## [Questions on the material]
• A. From the state-ownership passage, extract the text from "State enterprises, almost" to "common lightning rod." verbatim.
• B. Extend the passage on foreign state-owned enterprises investing in Canada, picking up right after its final sentence.

State enterprises, almost by definition, are driven by motives beyond profit maximization, Mintz noted.
"And then, of course, the questions are, what are those other objectives?"
That's where China comes into the frame as a common lightning rod.
Last October, the hawkish U.S.-China Economic and Security Review Commission — created by Congress in 2000 to examine national security issues related to China — issued a stark warning about Chinese state-owned enterprises.
"Recent examples, as well as financial disclosure documents, indicate that if maximizing shareholder value conflicts with state goals, SOEs and their wholly-owned subsidiaries are likely to pursue the goals of the state."
The commission's report said China is not keeping the commitments it made when it joined the World Trade Organization in 2001.
"If anything, China is doubling down and giving SOEs a more prominent role in achieving the state's most important economic goals."
There's more than a whiff of Sino-phobia to the current debate, worries Randall Morck, the distinguished chair in finance at the University of Alberta who argues neither China nor oil is really the crux of the matter.
"I think it would be an even bigger issue if Air India was trying to take over Air Canada," Morck said in an interview.
"We would still have cause to worry whether it really makes sense to have foreign bureaucracy-controlled companies in charge of the careers and economic assets in Canada."
Across the ideological divide, economist Jim Stanford of the Canadian Auto Workers, arrives at much the same place, only from a diametrically opposite direction.
"The implicit assumption is that you can trust a private corporation but you can't trust a state-owned company," said Stanford.
"In my view, we can't trust any of them to look after the Canadian public interest. We need active public policy tools to make sure that both of them advance the Canadian public interest."
Stanford cites the muted Canadian response to investments in the oilpatch by Statoil, Norway's state-owned energy company.
"It strikes me as bizarre that while we welcome public capital from other countries (like Norway, where the wealth fund was built up from resource royalties) to develop our non-renewable resources, we can't find ways to wisely do the same with our own resources," Stanford wrote in an email.
"It seems that Canada believes in state ownership of energy — but only as long as it's someone else's state, and our energy."

## [Data under study]
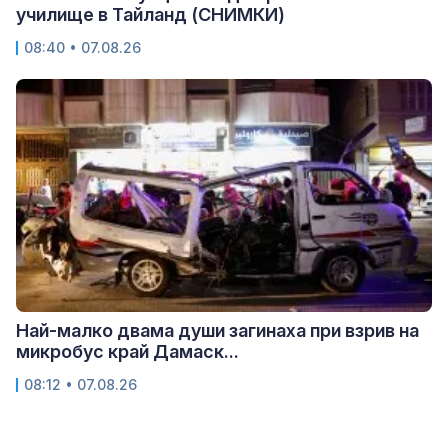
училище в Тайланд (СНИМКИ)
08:40 • 07.08.26
Най-малко двама души загинаха при взрив на
микробус край Дамаск...
08:12 • 07.08.26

## [Task answers]
• A.
State enterprises, almost by definition, are driven by motives beyond profit maximization, Mintz noted.
"And then, of course, the questions are, what are those other objectives?"
That's where China comes into the frame as a common lightning rod.

• B.
Indeed, there's a certain irony to corporate-tax-cutting free marketers fretting over Chinese state investment while the Conservative government chides corporate Canada for sitting on billions of dollars of uninvested "dead money."
Against that must be set CNOOC's willingness to pay a 61 per cent premium on shares of the smallish and underperforming Nexen (Petronas is offering more than 100 per cent above market value for Progress) — enough to make anyone wonder just what agendas are at play.
As Glen Hodgson, the chief economist at the Conference Board of Canada, puts it with a rhetorical shrug: "The world is complicated."
China, and its state-owned enterprises, are a reality that must be dealt with.
"They are really the outreach arm now of China," Hodgson said in an interview.
The rising Chinese superpower is "using state enterprises as a way to build relationships around the world, find new sources of energy. They're now building into the global economy the way transnational corporations were 40 or 50 years ago," said Hodgson.
"So if you turn off the SOEs, you're basically thumbing your nose at the Chinese, and we can't afford to do that."
Hejazi at the Rotman School makes the same point, independent of the complicating Communist Chinese bugbear.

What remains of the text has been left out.